> **Problem**:
Can you restate the lines of the entries below, word for word, from the first one through the line that includes "stomach adenocarcinoma stained"?
···
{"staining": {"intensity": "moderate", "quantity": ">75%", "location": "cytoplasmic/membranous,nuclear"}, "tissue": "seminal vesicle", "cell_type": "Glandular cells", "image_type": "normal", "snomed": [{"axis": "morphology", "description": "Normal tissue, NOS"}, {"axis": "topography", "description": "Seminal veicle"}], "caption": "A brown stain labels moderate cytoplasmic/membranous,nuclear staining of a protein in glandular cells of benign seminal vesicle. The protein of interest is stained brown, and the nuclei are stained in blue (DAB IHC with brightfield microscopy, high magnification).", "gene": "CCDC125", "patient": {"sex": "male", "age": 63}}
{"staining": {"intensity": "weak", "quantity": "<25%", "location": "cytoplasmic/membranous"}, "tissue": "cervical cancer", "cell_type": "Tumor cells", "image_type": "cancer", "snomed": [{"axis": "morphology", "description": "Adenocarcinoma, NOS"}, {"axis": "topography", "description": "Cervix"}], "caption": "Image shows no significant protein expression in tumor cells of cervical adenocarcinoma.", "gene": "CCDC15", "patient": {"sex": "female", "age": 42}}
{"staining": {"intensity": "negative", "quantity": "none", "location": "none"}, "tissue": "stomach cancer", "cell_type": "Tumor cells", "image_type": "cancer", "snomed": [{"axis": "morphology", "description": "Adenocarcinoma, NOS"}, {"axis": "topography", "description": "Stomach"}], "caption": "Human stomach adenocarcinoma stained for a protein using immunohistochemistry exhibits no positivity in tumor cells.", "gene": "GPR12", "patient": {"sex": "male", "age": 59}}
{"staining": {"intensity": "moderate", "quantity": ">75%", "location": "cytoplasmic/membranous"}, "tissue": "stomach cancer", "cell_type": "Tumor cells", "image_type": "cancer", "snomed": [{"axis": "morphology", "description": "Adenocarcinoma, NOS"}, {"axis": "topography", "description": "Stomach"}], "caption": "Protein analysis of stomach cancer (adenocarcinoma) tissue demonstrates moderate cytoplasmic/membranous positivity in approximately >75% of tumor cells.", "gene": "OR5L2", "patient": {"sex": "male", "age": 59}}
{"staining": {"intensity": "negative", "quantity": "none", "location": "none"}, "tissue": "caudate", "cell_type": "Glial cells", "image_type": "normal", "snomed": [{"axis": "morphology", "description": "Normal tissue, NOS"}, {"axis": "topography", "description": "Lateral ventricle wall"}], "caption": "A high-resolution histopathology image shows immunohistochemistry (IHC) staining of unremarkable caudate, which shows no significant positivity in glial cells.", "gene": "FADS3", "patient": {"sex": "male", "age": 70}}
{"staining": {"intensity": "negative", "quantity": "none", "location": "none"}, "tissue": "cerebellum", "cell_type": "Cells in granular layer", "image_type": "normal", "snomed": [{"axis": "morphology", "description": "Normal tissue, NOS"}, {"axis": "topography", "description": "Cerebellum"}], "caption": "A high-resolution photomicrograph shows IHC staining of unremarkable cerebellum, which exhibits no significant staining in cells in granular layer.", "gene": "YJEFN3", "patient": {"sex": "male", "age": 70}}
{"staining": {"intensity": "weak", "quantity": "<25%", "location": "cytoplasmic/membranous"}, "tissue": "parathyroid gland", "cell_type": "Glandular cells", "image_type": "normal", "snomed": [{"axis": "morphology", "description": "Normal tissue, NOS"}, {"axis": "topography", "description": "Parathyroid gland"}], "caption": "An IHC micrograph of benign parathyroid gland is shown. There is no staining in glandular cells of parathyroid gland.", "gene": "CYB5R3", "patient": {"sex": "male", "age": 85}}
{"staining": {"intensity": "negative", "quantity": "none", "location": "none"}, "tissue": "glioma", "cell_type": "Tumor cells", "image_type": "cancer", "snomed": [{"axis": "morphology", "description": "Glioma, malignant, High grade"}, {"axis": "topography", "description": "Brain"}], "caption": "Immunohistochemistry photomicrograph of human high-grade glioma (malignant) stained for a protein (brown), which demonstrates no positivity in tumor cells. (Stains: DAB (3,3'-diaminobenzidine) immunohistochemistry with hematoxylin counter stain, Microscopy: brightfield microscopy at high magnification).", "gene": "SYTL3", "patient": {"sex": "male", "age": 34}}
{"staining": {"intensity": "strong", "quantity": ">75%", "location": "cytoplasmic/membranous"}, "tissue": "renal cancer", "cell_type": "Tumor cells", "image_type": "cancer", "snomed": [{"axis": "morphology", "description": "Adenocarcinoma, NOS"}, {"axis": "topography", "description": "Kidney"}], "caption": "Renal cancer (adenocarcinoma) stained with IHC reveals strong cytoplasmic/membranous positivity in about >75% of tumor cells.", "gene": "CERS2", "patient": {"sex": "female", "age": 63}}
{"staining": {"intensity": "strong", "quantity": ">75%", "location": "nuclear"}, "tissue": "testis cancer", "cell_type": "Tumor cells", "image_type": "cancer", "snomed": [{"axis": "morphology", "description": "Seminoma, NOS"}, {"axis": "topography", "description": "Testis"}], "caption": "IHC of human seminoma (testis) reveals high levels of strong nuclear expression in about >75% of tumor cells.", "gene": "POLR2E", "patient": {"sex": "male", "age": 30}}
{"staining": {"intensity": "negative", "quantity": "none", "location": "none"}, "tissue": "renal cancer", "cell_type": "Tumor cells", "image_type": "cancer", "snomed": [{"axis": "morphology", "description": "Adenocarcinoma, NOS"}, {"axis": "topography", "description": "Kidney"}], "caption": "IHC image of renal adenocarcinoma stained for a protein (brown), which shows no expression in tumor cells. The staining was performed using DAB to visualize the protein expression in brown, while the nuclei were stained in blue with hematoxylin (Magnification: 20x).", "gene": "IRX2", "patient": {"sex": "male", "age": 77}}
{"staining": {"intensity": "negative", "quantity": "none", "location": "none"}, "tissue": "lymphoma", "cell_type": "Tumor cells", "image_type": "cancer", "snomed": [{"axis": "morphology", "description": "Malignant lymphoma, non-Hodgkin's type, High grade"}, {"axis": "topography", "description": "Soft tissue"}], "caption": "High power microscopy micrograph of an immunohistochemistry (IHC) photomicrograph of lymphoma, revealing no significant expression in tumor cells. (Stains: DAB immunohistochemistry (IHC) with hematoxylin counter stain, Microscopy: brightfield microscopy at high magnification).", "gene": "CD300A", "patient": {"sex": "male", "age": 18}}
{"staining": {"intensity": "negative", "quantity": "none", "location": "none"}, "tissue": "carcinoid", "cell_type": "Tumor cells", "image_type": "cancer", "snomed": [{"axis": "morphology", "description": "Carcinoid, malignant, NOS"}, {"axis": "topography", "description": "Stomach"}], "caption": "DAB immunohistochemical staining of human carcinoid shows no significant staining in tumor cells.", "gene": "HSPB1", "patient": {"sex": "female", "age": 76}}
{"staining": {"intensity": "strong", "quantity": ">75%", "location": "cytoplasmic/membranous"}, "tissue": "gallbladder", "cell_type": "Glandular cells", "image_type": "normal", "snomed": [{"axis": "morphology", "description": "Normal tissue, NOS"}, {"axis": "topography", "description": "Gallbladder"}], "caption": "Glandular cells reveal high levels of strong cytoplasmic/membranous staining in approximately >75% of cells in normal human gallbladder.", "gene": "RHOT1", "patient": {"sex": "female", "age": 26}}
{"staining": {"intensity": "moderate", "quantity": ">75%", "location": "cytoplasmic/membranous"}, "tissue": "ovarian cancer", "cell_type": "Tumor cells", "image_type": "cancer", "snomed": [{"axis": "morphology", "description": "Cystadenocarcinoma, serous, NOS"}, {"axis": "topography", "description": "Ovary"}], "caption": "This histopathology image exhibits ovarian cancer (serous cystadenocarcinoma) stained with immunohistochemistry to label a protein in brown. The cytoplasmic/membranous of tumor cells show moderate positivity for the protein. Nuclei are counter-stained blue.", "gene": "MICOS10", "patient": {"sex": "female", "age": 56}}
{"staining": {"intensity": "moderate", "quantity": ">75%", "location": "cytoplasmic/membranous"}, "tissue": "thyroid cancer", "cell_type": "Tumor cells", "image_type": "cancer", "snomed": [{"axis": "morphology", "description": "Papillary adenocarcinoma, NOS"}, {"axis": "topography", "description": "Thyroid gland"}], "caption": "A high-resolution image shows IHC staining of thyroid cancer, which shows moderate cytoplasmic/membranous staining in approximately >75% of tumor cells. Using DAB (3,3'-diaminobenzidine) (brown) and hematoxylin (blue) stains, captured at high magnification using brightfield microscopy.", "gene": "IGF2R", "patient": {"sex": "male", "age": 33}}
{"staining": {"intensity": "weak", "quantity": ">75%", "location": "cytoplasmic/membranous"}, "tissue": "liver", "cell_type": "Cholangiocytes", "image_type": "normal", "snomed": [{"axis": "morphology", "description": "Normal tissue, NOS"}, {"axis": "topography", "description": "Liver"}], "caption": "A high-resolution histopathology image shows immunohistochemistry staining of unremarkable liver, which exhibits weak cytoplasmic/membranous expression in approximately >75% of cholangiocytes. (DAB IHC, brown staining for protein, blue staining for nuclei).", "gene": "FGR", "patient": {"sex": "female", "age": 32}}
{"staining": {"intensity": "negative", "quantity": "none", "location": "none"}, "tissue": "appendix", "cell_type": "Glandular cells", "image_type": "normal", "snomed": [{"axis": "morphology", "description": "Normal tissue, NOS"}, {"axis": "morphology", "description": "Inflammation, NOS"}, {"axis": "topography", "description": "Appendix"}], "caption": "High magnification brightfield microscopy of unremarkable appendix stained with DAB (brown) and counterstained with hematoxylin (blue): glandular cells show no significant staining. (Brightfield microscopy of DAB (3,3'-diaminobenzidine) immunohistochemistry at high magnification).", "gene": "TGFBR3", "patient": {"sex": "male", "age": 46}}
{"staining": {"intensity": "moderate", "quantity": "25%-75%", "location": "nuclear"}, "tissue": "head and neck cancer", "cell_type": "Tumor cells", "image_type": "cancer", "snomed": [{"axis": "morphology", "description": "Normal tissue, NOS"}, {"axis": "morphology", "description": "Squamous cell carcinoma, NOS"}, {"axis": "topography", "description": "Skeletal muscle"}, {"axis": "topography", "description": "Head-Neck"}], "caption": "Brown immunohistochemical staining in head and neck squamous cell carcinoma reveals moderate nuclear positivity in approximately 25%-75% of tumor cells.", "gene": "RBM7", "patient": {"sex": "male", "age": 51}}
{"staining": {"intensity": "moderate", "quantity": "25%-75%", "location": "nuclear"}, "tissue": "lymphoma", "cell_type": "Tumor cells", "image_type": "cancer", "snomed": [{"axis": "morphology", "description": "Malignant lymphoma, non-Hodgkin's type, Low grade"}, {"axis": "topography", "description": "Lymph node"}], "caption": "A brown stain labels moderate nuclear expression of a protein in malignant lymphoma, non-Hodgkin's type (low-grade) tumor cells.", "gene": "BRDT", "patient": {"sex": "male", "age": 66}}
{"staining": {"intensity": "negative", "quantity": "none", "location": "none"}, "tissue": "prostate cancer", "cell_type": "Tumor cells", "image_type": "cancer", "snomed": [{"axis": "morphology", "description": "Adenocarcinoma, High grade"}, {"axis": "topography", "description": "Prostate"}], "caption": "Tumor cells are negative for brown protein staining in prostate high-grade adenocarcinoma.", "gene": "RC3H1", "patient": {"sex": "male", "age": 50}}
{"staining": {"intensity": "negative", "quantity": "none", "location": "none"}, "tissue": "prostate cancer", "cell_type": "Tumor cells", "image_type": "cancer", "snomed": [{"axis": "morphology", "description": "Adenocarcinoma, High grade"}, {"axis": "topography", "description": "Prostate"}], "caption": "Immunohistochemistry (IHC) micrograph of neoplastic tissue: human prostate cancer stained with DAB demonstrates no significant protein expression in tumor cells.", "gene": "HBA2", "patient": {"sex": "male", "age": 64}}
···
> **Task response**:
{"staining": {"intensity": "moderate", "quantity": ">75%", "location": "cytoplasmic/membranous,nuclear"}, "tissue": "seminal vesicle", "cell_type": "Glandular cells", "image_type": "normal", "snomed": [{"axis": "morphology", "description": "Normal tissue, NOS"}, {"axis": "topography", "description": "Seminal veicle"}], "caption": "A brown stain labels moderate cytoplasmic/membranous,nuclear staining of a protein in glandular cells of benign seminal vesicle. The protein of interest is stained brown, and the nuclei are stained in blue (DAB IHC with brightfield microscopy, high magnification).", "gene": "CCDC125", "patient": {"sex": "male", "age": 63}}
{"staining": {"intensity": "weak", "quantity": "<25%", "location": "cytoplasmic/membranous"}, "tissue": "cervical cancer", "cell_type": "Tumor cells", "image_type": "cancer", "snomed": [{"axis": "morphology", "description": "Adenocarcinoma, NOS"}, {"axis": "topography", "description": "Cervix"}], "caption": "Image shows no significant protein expression in tumor cells of cervical adenocarcinoma.", "gene": "CCDC15", "patient": {"sex": "female", "age": 42}}
{"staining": {"intensity": "negative", "quantity": "none", "location": "none"}, "tissue": "stomach cancer", "cell_type": "Tumor cells", "image_type": "cancer", "snomed": [{"axis": "morphology", "description": "Adenocarcinoma, NOS"}, {"axis": "topography", "description": "Stomach"}], "caption": "Human stomach adenocarcinoma stained for a protein using immunohistochemistry exhibits no positivity in tumor cells.", "gene": "GPR12", "patient": {"sex": "male", "age": 59}}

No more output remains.